--- start ---
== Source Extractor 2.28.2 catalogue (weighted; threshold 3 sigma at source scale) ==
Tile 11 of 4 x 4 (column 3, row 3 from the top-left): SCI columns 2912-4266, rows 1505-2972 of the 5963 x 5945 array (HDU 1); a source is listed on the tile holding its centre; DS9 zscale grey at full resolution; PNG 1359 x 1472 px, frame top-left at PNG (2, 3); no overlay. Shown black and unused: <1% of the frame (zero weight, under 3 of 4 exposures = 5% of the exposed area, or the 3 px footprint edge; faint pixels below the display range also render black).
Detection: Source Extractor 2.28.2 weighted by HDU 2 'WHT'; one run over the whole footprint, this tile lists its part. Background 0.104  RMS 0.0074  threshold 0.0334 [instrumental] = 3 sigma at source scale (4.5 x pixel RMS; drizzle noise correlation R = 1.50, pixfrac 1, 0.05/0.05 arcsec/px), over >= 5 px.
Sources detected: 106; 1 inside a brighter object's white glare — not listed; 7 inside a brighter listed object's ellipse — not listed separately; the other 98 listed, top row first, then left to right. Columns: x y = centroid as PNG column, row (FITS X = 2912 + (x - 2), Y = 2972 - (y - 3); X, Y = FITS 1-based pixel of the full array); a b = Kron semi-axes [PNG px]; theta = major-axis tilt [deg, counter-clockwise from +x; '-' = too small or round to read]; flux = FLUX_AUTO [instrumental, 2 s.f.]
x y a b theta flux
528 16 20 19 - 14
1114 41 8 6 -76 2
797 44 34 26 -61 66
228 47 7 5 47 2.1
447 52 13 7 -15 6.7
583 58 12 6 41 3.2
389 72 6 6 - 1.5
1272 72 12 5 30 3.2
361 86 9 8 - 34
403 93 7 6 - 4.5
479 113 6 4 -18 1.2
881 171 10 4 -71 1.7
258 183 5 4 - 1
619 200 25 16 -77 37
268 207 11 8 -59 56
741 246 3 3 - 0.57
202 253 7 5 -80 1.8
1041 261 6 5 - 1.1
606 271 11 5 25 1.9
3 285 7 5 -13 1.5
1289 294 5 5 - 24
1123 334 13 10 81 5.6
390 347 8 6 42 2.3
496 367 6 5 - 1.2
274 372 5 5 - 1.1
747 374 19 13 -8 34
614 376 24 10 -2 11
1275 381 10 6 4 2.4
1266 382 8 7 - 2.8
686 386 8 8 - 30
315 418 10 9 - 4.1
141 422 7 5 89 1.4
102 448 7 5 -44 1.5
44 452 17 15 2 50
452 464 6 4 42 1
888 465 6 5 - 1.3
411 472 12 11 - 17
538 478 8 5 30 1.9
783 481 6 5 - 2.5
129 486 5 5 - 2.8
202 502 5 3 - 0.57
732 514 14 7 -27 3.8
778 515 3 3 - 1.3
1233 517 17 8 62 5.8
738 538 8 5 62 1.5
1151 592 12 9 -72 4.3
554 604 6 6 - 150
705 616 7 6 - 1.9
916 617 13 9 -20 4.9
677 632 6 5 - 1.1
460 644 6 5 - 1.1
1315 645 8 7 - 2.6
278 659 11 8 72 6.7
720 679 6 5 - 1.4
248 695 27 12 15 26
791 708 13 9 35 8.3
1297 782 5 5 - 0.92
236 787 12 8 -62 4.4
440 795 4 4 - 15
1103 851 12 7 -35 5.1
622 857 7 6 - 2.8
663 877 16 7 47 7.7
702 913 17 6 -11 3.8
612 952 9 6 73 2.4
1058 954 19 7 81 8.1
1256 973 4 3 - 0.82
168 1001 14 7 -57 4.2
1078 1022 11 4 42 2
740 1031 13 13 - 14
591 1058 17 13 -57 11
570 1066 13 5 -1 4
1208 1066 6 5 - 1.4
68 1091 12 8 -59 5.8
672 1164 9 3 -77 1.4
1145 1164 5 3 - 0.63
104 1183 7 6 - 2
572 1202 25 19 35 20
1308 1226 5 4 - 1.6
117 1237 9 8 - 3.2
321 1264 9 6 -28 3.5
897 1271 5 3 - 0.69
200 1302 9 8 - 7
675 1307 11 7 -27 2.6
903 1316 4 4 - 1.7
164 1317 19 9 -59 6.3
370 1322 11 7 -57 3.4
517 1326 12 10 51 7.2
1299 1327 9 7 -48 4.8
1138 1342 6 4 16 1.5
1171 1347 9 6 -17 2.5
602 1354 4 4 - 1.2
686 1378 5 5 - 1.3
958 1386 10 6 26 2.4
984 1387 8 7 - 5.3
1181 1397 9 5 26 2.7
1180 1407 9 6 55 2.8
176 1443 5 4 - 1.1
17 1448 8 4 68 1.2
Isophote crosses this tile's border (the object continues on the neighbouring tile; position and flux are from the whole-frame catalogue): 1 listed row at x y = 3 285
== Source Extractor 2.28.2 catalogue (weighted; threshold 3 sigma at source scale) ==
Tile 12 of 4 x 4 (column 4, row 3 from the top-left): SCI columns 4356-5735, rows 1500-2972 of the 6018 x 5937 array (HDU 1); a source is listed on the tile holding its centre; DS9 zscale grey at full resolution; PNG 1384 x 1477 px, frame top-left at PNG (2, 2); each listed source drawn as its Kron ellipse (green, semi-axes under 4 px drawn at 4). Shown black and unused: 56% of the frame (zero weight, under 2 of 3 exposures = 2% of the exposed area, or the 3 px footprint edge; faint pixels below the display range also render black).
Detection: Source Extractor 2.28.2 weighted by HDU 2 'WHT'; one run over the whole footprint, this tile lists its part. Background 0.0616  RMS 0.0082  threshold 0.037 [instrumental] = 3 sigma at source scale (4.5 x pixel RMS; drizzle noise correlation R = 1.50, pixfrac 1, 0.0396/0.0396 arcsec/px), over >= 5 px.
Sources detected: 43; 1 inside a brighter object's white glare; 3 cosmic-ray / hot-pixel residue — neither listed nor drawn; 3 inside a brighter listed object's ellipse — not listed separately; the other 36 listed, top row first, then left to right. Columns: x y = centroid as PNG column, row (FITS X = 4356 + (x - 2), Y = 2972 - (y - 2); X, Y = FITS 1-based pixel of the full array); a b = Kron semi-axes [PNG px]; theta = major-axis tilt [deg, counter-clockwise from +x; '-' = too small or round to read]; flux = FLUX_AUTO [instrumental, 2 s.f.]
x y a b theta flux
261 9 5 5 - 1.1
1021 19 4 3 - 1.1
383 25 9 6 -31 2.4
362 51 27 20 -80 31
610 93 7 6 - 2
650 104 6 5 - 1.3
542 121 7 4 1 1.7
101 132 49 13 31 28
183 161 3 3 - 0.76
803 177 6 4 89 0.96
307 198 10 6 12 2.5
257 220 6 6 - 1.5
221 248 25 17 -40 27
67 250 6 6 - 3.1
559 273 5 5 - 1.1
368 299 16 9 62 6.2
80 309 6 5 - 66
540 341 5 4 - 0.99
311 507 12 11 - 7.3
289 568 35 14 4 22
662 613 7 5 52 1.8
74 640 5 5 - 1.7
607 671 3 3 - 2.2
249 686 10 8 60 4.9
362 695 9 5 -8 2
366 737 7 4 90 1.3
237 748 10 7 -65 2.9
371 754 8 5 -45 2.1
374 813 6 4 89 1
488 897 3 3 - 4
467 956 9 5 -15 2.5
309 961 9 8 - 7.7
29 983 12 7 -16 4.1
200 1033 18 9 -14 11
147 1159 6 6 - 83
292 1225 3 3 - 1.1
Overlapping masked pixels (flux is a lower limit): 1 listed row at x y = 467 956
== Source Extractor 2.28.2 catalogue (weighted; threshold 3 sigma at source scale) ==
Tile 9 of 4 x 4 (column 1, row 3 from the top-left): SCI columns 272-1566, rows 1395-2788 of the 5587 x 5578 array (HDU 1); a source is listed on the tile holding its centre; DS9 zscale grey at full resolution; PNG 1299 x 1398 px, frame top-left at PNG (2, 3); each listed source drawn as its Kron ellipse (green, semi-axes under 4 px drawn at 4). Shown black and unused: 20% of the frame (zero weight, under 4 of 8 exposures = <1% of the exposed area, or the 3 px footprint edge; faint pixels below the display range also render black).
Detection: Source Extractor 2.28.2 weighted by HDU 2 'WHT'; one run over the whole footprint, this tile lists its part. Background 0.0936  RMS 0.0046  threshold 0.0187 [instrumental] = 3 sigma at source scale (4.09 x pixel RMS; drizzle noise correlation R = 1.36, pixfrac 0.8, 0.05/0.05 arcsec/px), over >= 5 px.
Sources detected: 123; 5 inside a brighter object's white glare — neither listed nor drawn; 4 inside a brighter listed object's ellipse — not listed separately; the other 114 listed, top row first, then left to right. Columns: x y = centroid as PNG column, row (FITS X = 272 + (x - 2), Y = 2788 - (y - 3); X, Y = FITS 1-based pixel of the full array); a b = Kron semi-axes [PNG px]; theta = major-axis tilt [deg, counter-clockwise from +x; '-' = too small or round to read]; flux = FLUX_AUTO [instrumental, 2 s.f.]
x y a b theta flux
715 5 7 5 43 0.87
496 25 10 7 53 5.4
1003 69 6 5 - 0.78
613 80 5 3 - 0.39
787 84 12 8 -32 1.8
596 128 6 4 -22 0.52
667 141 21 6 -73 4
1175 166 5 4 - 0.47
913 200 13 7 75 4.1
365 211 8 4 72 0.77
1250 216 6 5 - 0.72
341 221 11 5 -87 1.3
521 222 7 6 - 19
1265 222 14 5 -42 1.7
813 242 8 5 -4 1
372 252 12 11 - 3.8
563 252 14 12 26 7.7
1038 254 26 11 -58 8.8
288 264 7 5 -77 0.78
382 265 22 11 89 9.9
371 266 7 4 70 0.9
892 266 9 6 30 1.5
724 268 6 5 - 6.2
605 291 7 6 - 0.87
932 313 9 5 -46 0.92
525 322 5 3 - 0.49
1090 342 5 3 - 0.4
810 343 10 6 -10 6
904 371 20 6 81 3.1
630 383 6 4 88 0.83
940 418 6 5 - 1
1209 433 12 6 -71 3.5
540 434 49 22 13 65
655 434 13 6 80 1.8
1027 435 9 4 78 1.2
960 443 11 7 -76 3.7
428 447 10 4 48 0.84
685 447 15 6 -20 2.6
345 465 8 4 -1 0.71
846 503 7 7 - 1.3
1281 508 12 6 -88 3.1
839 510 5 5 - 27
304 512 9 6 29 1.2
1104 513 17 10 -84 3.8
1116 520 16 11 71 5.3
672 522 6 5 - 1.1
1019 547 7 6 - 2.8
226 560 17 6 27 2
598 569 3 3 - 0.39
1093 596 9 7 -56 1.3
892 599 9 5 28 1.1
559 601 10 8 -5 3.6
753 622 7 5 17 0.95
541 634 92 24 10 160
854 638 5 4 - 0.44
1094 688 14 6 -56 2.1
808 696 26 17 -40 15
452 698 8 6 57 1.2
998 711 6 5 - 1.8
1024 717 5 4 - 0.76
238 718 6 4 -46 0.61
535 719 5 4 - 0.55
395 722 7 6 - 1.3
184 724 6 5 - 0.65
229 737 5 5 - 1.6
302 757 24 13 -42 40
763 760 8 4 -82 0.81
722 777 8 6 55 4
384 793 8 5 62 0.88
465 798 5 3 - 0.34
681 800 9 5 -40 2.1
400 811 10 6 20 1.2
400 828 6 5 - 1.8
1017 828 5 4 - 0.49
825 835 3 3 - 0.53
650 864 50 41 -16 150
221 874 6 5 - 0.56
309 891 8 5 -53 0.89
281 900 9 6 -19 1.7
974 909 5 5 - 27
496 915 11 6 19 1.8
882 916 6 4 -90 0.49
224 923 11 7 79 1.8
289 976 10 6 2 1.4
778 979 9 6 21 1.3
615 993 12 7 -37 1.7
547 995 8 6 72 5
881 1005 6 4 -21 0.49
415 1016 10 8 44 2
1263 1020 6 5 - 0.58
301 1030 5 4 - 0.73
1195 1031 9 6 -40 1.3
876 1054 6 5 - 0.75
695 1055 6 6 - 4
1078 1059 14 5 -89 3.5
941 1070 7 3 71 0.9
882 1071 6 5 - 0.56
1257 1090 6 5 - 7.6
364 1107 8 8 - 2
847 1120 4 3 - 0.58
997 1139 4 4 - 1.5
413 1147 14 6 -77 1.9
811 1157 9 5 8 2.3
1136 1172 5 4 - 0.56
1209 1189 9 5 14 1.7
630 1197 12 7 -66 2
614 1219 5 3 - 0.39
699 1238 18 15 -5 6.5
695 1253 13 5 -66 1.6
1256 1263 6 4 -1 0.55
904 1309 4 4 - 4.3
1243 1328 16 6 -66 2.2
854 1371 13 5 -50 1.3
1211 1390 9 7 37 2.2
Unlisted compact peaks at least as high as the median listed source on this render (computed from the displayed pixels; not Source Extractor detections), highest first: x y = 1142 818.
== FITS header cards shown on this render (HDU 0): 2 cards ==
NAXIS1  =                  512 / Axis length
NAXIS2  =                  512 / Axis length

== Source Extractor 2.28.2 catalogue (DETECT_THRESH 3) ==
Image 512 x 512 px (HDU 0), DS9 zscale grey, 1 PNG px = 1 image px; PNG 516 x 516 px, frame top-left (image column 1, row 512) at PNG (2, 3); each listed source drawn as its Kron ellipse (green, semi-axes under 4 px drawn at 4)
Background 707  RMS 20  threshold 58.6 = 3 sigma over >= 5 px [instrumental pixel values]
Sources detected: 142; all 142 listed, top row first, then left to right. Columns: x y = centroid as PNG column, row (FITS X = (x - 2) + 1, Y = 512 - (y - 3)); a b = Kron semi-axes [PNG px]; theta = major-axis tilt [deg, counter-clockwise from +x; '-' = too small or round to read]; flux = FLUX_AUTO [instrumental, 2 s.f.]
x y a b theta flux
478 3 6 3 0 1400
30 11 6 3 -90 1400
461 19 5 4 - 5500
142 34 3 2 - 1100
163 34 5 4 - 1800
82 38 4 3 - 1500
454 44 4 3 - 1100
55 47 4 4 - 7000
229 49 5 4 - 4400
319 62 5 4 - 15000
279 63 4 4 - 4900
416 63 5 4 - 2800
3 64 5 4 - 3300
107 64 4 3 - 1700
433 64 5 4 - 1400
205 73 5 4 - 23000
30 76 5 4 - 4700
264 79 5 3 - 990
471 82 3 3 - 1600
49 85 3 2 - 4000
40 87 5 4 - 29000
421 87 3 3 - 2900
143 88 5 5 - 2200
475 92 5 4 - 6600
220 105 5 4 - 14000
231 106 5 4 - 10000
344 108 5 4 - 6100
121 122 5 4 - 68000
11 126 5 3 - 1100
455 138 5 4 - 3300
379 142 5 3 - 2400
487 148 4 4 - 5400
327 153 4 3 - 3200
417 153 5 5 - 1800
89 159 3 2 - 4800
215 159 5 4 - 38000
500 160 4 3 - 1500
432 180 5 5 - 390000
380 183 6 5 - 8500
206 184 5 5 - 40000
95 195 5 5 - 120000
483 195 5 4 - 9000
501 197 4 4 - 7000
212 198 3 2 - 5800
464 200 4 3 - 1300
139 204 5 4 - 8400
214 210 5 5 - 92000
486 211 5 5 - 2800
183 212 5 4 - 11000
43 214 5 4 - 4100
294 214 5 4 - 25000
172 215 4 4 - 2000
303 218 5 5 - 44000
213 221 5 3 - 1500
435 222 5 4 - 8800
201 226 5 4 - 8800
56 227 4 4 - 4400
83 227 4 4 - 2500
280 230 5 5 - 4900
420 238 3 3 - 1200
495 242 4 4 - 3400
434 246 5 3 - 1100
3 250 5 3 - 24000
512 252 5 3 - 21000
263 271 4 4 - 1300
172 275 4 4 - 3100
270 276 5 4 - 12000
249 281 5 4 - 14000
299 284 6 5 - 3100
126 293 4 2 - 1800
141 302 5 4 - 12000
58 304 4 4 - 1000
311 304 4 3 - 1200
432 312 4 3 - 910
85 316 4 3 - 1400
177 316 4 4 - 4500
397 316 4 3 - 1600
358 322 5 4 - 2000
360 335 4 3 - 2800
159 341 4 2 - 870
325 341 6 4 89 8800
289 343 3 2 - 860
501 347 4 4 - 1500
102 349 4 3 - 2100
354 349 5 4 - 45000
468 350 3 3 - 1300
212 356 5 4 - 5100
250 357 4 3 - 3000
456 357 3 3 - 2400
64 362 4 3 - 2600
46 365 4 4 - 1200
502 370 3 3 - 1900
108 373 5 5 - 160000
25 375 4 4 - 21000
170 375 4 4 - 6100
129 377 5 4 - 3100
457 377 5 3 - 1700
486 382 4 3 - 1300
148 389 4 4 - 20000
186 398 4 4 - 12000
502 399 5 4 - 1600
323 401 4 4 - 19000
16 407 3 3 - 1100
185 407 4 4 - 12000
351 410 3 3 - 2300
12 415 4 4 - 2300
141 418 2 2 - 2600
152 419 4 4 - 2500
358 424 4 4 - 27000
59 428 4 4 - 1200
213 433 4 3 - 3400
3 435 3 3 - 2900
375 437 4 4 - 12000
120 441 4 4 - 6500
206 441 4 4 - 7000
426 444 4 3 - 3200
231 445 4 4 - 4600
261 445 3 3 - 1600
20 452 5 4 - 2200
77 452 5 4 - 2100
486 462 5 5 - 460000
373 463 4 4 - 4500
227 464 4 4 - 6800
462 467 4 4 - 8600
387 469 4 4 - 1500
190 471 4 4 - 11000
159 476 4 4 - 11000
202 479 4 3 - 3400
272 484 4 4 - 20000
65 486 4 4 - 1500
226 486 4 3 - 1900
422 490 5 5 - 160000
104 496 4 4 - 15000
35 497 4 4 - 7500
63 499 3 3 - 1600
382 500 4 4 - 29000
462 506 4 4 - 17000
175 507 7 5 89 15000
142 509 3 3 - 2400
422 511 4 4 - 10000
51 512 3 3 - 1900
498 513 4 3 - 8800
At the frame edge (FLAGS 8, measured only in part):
--- end ---
**Exercise description**.
Copy the lines above without any change, beginning at the line that has "2.28.2 catalogue (DETECT_THRESH" and stopping after the line that has "Image 512 x".

**Result**.
== Source Extractor 2.28.2 catalogue (DETECT_THRESH 3) ==
Image 512 x 512 px (HDU 0), DS9 zscale grey, 1 PNG px = 1 image px; PNG 516 x 516 px, frame top-left (image column 1, row 512) at PNG (2, 3); each listed source drawn as its Kron ellipse (green, semi-axes under 4 px drawn at 4)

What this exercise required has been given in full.